In practice, this approach involves writing the function and its derivatives as power series. Then, we substitute these into the differential equation to solve for the coefficients \(a_n\). Once we establish the pattern of coefficients, the solution can be expressed as a series or summed for specific terms.

Recurrence Relation

A recurrence relation is an equation that recursively defines a sequence: each term is a function of its preceding terms. In the context of power series solutions to differential equations, the recurrence relation indicates how each coefficient in the series is related to previous coefficients.

To derive a recurrence relation, we often equate the coefficients of each power of \(x\) after substituting the power series into the differential equation. This step reduces the problem to deciding the relationships between successive coefficients \(a_n\). For example, in our problem, we found that \(a_n = \frac{a_{n-1}}{n-2}\), which tells us how to calculate each new coefficient using the ones before it.

The key is identifying patterns among the coefficients. Once uncovered, these patterns guide us in calculating as many terms as needed, and understanding these relationships can help establish whether the series solution converges and fully satisfies the original equation.

Linearly Independent Solutions

Linearly independent solutions are an important concept when dealing with differential equations. In simple terms, two solutions are linearly independent if one is not just a scalar multiple of the other. This independence is crucial when seeking comprehensive solutions to differential equations.

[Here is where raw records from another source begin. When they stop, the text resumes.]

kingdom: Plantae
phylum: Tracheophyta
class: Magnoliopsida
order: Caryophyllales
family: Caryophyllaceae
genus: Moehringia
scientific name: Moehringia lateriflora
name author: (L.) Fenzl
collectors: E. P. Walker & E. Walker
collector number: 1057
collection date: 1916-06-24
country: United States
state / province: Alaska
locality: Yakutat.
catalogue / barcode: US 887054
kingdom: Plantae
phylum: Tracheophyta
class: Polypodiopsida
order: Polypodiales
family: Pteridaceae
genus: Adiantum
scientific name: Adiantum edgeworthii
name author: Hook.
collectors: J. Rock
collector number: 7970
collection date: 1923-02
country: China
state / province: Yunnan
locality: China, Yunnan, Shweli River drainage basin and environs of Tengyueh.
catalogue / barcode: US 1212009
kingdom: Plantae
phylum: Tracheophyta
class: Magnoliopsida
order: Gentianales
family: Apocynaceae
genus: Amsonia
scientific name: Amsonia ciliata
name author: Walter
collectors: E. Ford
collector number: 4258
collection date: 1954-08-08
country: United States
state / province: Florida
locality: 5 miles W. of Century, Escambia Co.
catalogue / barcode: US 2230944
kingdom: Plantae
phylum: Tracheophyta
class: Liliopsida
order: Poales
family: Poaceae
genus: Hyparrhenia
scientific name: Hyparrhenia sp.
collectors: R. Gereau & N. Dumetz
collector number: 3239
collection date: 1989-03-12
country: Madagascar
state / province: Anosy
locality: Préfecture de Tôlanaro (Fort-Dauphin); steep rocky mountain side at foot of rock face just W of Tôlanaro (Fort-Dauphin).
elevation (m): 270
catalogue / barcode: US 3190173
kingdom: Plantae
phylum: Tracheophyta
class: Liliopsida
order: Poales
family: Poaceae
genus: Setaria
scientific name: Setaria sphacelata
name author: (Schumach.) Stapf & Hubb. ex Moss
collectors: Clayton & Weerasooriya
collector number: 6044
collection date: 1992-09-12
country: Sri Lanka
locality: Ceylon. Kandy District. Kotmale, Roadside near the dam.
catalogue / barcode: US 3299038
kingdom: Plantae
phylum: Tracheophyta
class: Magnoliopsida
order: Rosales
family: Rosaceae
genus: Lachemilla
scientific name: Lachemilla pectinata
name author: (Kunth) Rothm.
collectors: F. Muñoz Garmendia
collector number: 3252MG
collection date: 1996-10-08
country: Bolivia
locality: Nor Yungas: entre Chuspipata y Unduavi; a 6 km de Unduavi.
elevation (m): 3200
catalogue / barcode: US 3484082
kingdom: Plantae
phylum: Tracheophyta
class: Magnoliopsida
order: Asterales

For our differential equation, after deriving the power series and recurrence relation, we constructed two solutions: \(y_1(x)\) and \(y_2(x)\). Each starts with different initial conditions (meaning we chose different starting coefficients \(a_0\) and \(a_1\)), ensuring they are fundamentally different in behavior and not just multiple versions of the same function.

Typically, we aim to find as many linearly independent solutions as the order of the differential equation dictates. These solutions, when combined, form the general solution to the differential equation, encapsulating all possible ways the function can behave according to the given equation.